In 1927, the church was still under construction, so the meeting was again held in the gymnasium. It wasn’t until the 1928 meeting that the PFA was thanked for their contribution by the then pastor (Rev. J. O. Todd) and that the PFA had an opportunity to inspect the new window. All voted it a very beautiful church and complimented its designer.

While the 1929 meeting was again held at the Mill Plain church, beginning in 1930, the PFA began meeting in other less formal venues, but still in the Waterbury area. These included Fulton Park (1930), and Maple Hill Dairy (1931, 1932, 1933). In 1934, the first non-Waterbury location was used – the Congregational Church in North Haven. It was about the same time that the focus of the PFA was extended from just being the “North Haven branch” to being the “New England Pierponts”, i.e., going back through the Rev. James Pierpont to his father, John, and uncle, Robert, who were the first of the family to settle in Roxbury, MA.

After meeting at other locations around the state for several years, restrictions on travel due to gasoline unavailability during WWII necessitated a return to having meetings in Waterbury. The 1942 and 1943 meetings were once again held at Mill Plain with the 1943 meeting only having 27 in attendance – the lowest on record at that point. Essentially, only those who could walk to the meeting attended. But this included my grandfather who was elected president of the PFA in 1942 (he served for 3 years) and my mother who was elected secretary in 1943 at the age of just 18.

[Wedding]

 


My parents were married in the Mill Plain church in September 1946. They were among the last married there as on February 26, 1947, a devastating fire gutted the church. The PFA began a window committee to raise funds for a new window for the restored church. Like the first church which was built by church members, and which took over two years to build, the new edifice would take over a year to be constructed.

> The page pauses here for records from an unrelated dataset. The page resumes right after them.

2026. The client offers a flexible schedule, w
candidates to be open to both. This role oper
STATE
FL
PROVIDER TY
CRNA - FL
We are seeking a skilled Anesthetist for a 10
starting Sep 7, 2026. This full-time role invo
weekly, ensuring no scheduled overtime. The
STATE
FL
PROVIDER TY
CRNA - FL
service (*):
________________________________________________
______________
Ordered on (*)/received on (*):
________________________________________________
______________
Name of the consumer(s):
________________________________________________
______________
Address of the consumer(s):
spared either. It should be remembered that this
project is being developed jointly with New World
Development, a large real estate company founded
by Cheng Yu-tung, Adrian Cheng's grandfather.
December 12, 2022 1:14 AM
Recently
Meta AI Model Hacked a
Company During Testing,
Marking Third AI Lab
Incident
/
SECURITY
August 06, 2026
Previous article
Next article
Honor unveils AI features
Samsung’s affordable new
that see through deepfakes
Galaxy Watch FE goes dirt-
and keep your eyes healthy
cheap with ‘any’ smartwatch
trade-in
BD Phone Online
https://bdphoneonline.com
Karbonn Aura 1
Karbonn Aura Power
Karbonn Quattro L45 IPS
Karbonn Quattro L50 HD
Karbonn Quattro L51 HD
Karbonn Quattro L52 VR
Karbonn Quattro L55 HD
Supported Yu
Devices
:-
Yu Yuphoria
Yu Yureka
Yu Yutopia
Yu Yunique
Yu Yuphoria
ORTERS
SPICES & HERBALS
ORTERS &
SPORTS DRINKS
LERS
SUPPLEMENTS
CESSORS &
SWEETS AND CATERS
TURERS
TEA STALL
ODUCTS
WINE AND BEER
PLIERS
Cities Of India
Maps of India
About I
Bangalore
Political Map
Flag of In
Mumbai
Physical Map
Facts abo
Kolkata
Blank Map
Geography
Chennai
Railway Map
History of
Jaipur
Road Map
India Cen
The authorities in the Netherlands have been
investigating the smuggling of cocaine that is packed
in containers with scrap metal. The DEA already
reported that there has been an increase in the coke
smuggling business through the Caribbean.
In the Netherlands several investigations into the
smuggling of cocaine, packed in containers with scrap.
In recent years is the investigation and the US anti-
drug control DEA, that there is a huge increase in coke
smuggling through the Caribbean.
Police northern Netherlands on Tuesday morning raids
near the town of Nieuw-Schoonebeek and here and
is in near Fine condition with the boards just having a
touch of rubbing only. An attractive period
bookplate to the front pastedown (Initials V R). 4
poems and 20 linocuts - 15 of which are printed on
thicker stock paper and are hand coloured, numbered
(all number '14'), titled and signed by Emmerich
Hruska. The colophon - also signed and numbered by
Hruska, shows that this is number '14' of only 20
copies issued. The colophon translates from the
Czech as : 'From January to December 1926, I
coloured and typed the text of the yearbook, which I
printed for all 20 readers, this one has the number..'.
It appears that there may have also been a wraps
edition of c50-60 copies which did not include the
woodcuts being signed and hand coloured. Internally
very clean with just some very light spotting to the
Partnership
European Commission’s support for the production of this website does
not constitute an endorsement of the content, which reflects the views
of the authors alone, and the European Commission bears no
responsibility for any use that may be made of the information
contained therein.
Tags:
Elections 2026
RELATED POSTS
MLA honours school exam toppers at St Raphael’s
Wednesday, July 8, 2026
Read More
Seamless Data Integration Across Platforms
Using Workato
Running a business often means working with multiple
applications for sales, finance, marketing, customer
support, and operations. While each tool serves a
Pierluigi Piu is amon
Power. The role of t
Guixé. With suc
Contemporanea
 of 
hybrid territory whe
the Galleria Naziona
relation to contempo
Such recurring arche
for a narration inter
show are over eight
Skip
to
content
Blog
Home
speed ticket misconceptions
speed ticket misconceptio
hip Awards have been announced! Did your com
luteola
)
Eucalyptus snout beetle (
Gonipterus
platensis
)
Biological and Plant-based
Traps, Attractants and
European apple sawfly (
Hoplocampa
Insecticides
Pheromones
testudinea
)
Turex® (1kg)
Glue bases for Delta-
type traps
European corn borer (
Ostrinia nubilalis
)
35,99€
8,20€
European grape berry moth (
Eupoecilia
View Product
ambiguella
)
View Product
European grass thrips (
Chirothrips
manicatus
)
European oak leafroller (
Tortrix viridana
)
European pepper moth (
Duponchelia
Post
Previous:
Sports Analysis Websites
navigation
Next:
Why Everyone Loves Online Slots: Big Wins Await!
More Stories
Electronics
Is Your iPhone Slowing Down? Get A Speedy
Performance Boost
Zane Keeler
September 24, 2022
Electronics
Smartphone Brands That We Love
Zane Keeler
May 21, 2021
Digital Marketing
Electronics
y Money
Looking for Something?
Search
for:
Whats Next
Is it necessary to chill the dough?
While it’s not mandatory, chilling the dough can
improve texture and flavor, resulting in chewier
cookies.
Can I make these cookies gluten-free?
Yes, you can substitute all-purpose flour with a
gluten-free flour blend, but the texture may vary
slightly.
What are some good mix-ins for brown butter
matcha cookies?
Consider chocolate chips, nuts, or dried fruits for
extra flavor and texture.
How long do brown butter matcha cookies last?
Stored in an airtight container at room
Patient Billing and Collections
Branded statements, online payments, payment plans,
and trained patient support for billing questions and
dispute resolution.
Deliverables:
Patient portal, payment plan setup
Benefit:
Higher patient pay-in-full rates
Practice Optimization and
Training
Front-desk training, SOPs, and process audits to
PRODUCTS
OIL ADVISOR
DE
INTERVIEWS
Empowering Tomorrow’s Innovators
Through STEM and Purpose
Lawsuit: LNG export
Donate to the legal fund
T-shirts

The new building was completed sometime in mid-late 1948. But just as my parents’ wedding was one of the last in the old building, so too our family had a part in the new building. I was born in August of 1948 and was dedicated/baptized in the Mill Plain church that November by Rev. Leon Dickinson. I was likely the first baby dedicated in this facility.

[Dedication Certificate]

 


The 1949 meeting was held in June and the main purpose was the dedication of the “beautiful stained glass memorial window.” Rev. Dickinson expressed his grateful appreciation for the effort, work and contributions which made possible the donation of this beautiful window.” That was also my first PFA meeting (at age 10 months). However, I was not the youngest there as my cousin Dave was also in attendance and he was only 4 months old!

[Pierpont Window]

 


The PFA has only been back to Waterbury a few times since the 1940s – meeting at Mill Plain in 1953, meeting at Mort Pierpont’s Grove (Maple Hill Diary) in 1960 and 1961, and our last meeting at Mill Plain in 1999 for the 50th anniversary of the rededication of the beautiful window. Let me quote from the minutes of that meeting.


“Then historian Bob Kraft talked about the intertwined organizational and personal connections between the Pierpont Family Association and the Mill Plain Union Chapel (1883) and Church, as well as the Old Pine Grove Cemetery on which the buildings stand. It was pointed out that many objects in the church (including other windows) were associated with the wider Pierpont (-Miller, -Garrigus, etc.) family.

 

It has now been another quarter-century since our last PFA meeting at Mill Plain Church. This is our 100th reunion and it’s only fitting that we are once again meeting in the place where we began. The connections between this church and the greater Pierpont family are numerous and I’ve only touched on the main ones. Let’s enjoy our day together here – getting reacquainted with each other, meeting family members new and old, and enjoying the history that this place represents – including the beautiful Pierpont Family Memorial window!